Does this failure involve publishing an article set in light-gray text on a white background?
posted by kcds at 3:53 AM on October 21, 2011


(MeFi's own) Charlie Stross had this to say on the subject of electronic vs. paper publishing. See also the linked previous articles in that series for more on why the cost of a book (or magazine) isn't dominated by the cost of the paper it's printed on -- which is an assumption implicit in the complaint that "it's just electrons, so it should be cheap!"
posted by logopetria at 4:24 AM on October 21, 2011 [1 favorite]

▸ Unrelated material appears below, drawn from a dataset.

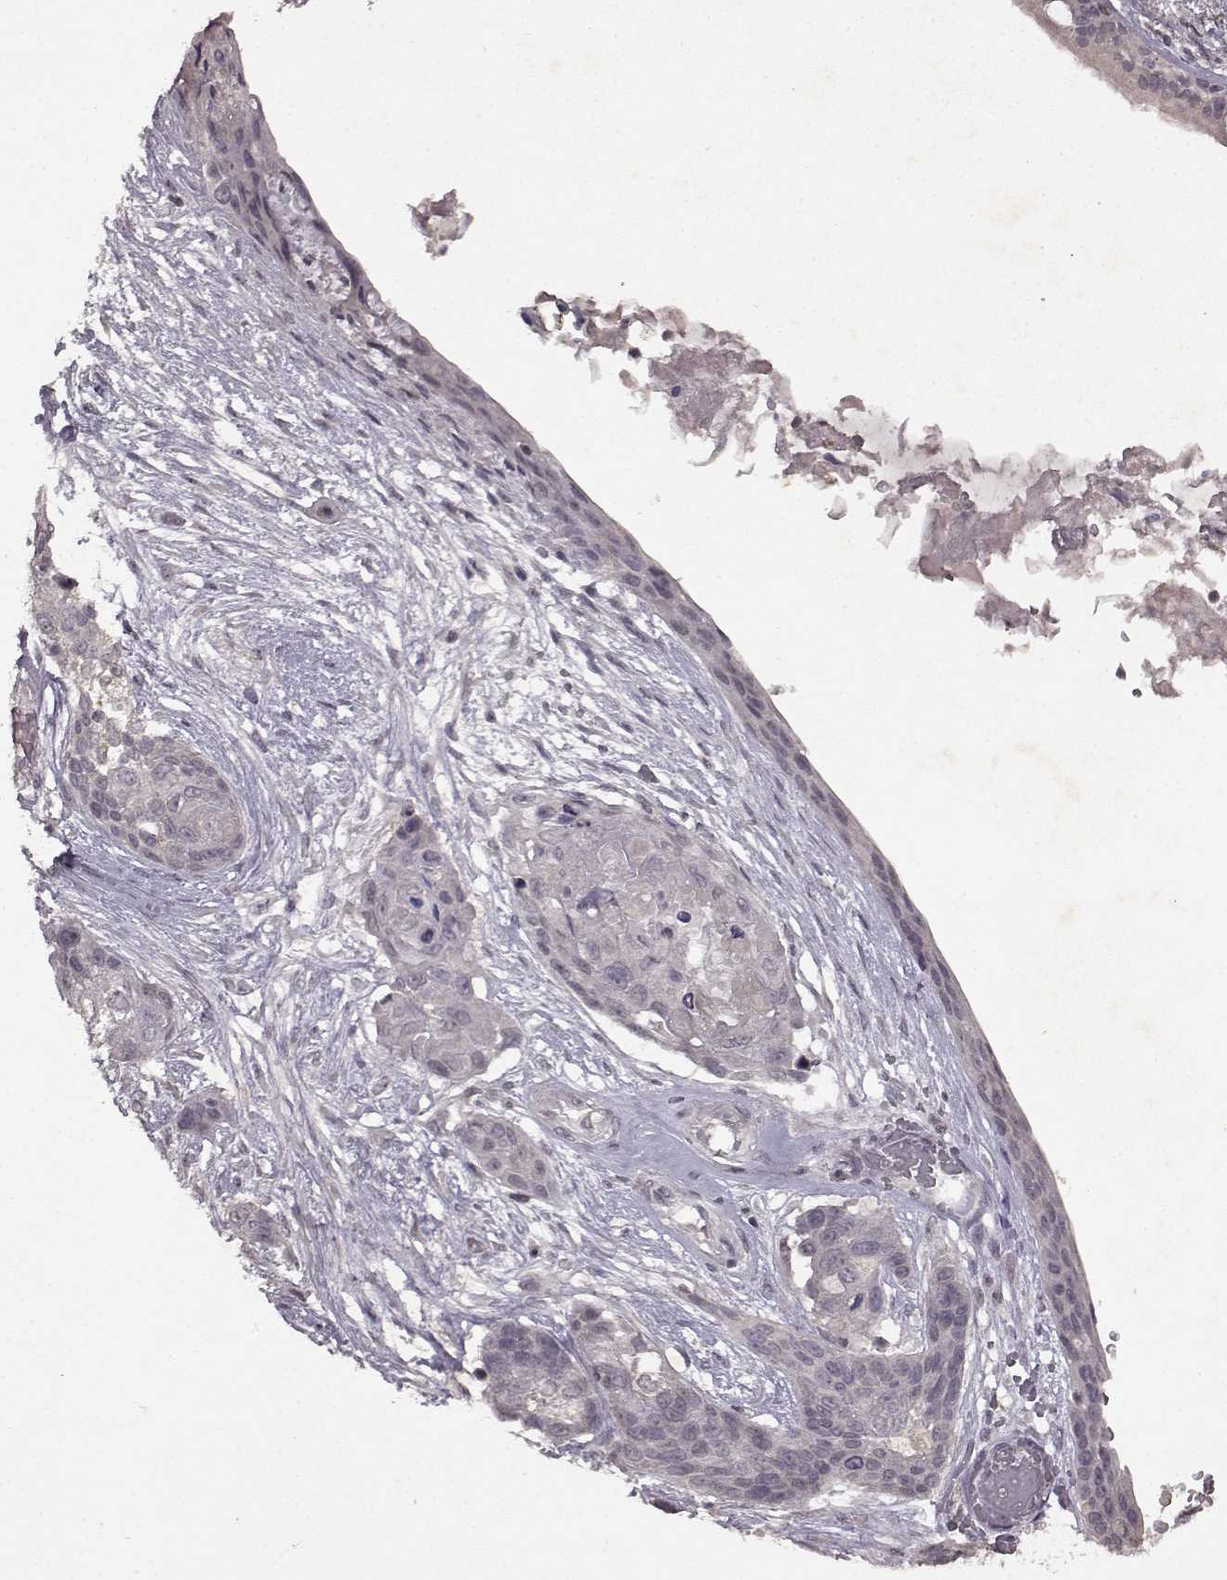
{"staining": {"intensity": "negative", "quantity": "none", "location": "none"}, "tissue": "lung cancer", "cell_type": "Tumor cells", "image_type": "cancer", "snomed": [{"axis": "morphology", "description": "Squamous cell carcinoma, NOS"}, {"axis": "topography", "description": "Lung"}], "caption": "An immunohistochemistry (IHC) micrograph of lung cancer is shown. There is no staining in tumor cells of lung cancer.", "gene": "LHB", "patient": {"sex": "male", "age": 69}}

Metafilter: how to succeed at digital publishing
posted by fantabulous timewaster at 7:27 AM on October 21, 2011


It will probably improve with time. Although they should have been anticipating this for years, it looks like the publishers went with the easiest route possible by publishing PDF documents. I can excuse them for doing this if they intend to get it whipped up right soon, but charging in excess of the print edition seems like wishful thinking. Just because iOS owners paid a premium for the device doesn't mean they have no concept of value.
posted by dgran at 9:19 AM on October 21, 2011


What really bugs me is when people assume that producing an ebook or any other online product is just copy-and-paste

Straw man.


Well, no—when I say people, I don't just mean the public; I'm also talking about people who commission these poorly conceived online reproductions of magazines. It's really easy for content producers' bosses to say, "Oh, just throw a copy of the PDF up there," only to realize later that either it costs more in terms of money/time/labor than they thought it would to "just throw it up there" (hence the inflated price tag online) or that no one is interested in an online copy with no extras or poorly conceived/broken "features."

It's a double-edged thing. Readers expect that anything online will have interactive features or new content, not realizing just how much they're asking for from content producers. Bosses expect that putting things online or creating new things online will be easy, not realizing just how much they're asking for from content producers. Everyone's unhappy.